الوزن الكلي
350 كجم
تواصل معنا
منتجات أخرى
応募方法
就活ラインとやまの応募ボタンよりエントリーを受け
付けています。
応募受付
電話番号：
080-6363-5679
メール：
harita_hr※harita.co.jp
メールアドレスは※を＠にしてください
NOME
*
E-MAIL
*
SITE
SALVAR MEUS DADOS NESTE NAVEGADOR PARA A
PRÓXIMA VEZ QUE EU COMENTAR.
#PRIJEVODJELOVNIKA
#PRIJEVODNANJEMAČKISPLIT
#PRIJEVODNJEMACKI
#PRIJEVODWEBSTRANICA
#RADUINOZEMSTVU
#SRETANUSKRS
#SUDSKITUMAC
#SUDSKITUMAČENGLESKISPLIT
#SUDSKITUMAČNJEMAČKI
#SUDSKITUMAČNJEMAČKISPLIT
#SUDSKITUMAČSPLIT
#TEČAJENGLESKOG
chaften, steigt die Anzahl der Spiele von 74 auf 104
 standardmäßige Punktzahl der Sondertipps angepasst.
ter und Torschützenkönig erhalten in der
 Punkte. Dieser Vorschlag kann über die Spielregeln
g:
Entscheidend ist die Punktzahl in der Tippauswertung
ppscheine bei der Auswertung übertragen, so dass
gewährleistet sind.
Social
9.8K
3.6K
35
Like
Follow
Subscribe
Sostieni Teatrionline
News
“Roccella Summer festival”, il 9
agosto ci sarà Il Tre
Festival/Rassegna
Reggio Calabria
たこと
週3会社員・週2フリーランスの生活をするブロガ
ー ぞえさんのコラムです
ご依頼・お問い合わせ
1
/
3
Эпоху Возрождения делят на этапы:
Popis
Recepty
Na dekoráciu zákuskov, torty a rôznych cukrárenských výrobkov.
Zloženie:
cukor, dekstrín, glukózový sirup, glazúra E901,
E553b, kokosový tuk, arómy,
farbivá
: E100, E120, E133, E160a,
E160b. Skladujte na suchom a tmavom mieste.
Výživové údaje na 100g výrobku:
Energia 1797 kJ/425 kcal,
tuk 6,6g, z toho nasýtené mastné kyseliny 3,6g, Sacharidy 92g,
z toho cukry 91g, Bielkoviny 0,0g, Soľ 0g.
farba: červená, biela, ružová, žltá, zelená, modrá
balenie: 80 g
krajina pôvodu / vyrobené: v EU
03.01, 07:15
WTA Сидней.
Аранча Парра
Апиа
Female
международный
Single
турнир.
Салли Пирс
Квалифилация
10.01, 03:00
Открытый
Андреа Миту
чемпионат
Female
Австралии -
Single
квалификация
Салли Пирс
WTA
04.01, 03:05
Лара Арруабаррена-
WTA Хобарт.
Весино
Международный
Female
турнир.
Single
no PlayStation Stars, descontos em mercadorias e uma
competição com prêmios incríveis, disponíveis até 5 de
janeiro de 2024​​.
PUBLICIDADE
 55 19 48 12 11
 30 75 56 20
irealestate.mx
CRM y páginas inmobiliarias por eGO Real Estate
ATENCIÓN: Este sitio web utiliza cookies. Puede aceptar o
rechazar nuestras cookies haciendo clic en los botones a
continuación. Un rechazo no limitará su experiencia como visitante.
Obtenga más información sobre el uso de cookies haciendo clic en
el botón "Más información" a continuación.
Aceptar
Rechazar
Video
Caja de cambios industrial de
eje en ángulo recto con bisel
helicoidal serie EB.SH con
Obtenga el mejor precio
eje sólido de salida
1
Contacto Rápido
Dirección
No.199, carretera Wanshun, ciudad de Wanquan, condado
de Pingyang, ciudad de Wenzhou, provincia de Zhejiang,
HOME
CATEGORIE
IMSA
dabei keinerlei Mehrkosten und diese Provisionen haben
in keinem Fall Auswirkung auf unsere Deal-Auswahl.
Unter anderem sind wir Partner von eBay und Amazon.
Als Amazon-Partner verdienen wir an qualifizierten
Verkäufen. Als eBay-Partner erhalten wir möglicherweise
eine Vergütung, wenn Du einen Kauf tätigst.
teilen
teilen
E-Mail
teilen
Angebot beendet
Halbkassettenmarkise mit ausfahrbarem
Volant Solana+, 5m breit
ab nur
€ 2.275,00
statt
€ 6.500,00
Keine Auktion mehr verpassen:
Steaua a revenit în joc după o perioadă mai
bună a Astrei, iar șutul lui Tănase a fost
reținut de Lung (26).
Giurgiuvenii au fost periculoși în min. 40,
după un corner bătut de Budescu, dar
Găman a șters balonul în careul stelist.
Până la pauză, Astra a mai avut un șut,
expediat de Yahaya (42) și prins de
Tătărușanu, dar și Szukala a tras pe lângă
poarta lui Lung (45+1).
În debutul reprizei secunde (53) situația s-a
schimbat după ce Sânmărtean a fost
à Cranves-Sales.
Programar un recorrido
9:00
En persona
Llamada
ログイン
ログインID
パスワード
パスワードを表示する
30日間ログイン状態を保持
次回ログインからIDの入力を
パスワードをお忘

■ **What you need to do**
Reproduce every line of the listing above verbatim, in the original order, with no additions, omissions, or edits.

■ **Completed task**
الوزن الكلي
350 كجم
تواصل معنا
منتجات أخرى
応募方法
就活ラインとやまの応募ボタンよりエントリーを受け
付けています。
応募受付
電話番号：
080-6363-5679
メール：
harita_hr※harita.co.jp
メールアドレスは※を＠にしてください
NOME
*
E-MAIL
*
SITE
SALVAR MEUS DADOS NESTE NAVEGADOR PARA A
PRÓXIMA VEZ QUE EU COMENTAR.
#PRIJEVODJELOVNIKA
#PRIJEVODNANJEMAČKISPLIT
#PRIJEVODNJEMACKI
#PRIJEVODWEBSTRANICA
#RADUINOZEMSTVU
#SRETANUSKRS
#SUDSKITUMAC
#SUDSKITUMAČENGLESKISPLIT
#SUDSKITUMAČNJEMAČKI
#SUDSKITUMAČNJEMAČKISPLIT
#SUDSKITUMAČSPLIT
#TEČAJENGLESKOG
chaften, steigt die Anzahl der Spiele von 74 auf 104
 standardmäßige Punktzahl der Sondertipps angepasst.
ter und Torschützenkönig erhalten in der
 Punkte. Dieser Vorschlag kann über die Spielregeln
g:
Entscheidend ist die Punktzahl in der Tippauswertung
ppscheine bei der Auswertung übertragen, so dass
gewährleistet sind.
Social
9.8K
3.6K
35
Like
Follow
Subscribe
Sostieni Teatrionline
News
“Roccella Summer festival”, il 9
agosto ci sarà Il Tre
Festival/Rassegna
Reggio Calabria
たこと
週3会社員・週2フリーランスの生活をするブロガ
ー ぞえさんのコラムです
ご依頼・お問い合わせ
1
/
3
Эпоху Возрождения делят на этапы:
Popis
Recepty
Na dekoráciu zákuskov, torty a rôznych cukrárenských výrobkov.
Zloženie:
cukor, dekstrín, glukózový sirup, glazúra E901,
E553b, kokosový tuk, arómy,
farbivá
: E100, E120, E133, E160a,
E160b. Skladujte na suchom a tmavom mieste.
Výživové údaje na 100g výrobku:
Energia 1797 kJ/425 kcal,
tuk 6,6g, z toho nasýtené mastné kyseliny 3,6g, Sacharidy 92g,
z toho cukry 91g, Bielkoviny 0,0g, Soľ 0g.
farba: červená, biela, ružová, žltá, zelená, modrá
balenie: 80 g
krajina pôvodu / vyrobené: v EU
03.01, 07:15
WTA Сидней.
Аранча Парра
Апиа
Female
международный
Single
турнир.
Салли Пирс
Квалифилация
10.01, 03:00
Открытый
Андреа Миту
чемпионат
Female
Австралии -
Single
квалификация
Салли Пирс
WTA
04.01, 03:05
Лара Арруабаррена-
WTA Хобарт.
Весино
Международный
Female
турнир.
Single
no PlayStation Stars, descontos em mercadorias e uma
competição com prêmios incríveis, disponíveis até 5 de
janeiro de 2024​​.
PUBLICIDADE
 55 19 48 12 11
 30 75 56 20
irealestate.mx
CRM y páginas inmobiliarias por eGO Real Estate
ATENCIÓN: Este sitio web utiliza cookies. Puede aceptar o
rechazar nuestras cookies haciendo clic en los botones a
continuación. Un rechazo no limitará su experiencia como visitante.
Obtenga más información sobre el uso de cookies haciendo clic en
el botón "Más información" a continuación.
Aceptar
Rechazar
Video
Caja de cambios industrial de
eje en ángulo recto con bisel
helicoidal serie EB.SH con
Obtenga el mejor precio
eje sólido de salida
1
Contacto Rápido
Dirección
No.199, carretera Wanshun, ciudad de Wanquan, condado
de Pingyang, ciudad de Wenzhou, provincia de Zhejiang,
HOME
CATEGORIE
IMSA
dabei keinerlei Mehrkosten und diese Provisionen haben
in keinem Fall Auswirkung auf unsere Deal-Auswahl.
Unter anderem sind wir Partner von eBay und Amazon.
Als Amazon-Partner verdienen wir an qualifizierten
Verkäufen. Als eBay-Partner erhalten wir möglicherweise
eine Vergütung, wenn Du einen Kauf tätigst.
teilen
teilen
E-Mail
teilen
Angebot beendet
Halbkassettenmarkise mit ausfahrbarem
Volant Solana+, 5m breit
ab nur
€ 2.275,00
statt
€ 6.500,00
Keine Auktion mehr verpassen:
Steaua a revenit în joc după o perioadă mai
bună a Astrei, iar șutul lui Tănase a fost
reținut de Lung (26).
Giurgiuvenii au fost periculoși în min. 40,
după un corner bătut de Budescu, dar
Găman a șters balonul în careul stelist.
Până la pauză, Astra a mai avut un șut,
expediat de Yahaya (42) și prins de
Tătărușanu, dar și Szukala a tras pe lângă
poarta lui Lung (45+1).
În debutul reprizei secunde (53) situația s-a
schimbat după ce Sânmărtean a fost
à Cranves-Sales.
Programar un recorrido
9:00
En persona
Llamada
ログイン
ログインID
パスワード
パスワードを表示する
30日間ログイン状態を保持
次回ログインからIDの入力を
パスワードをお忘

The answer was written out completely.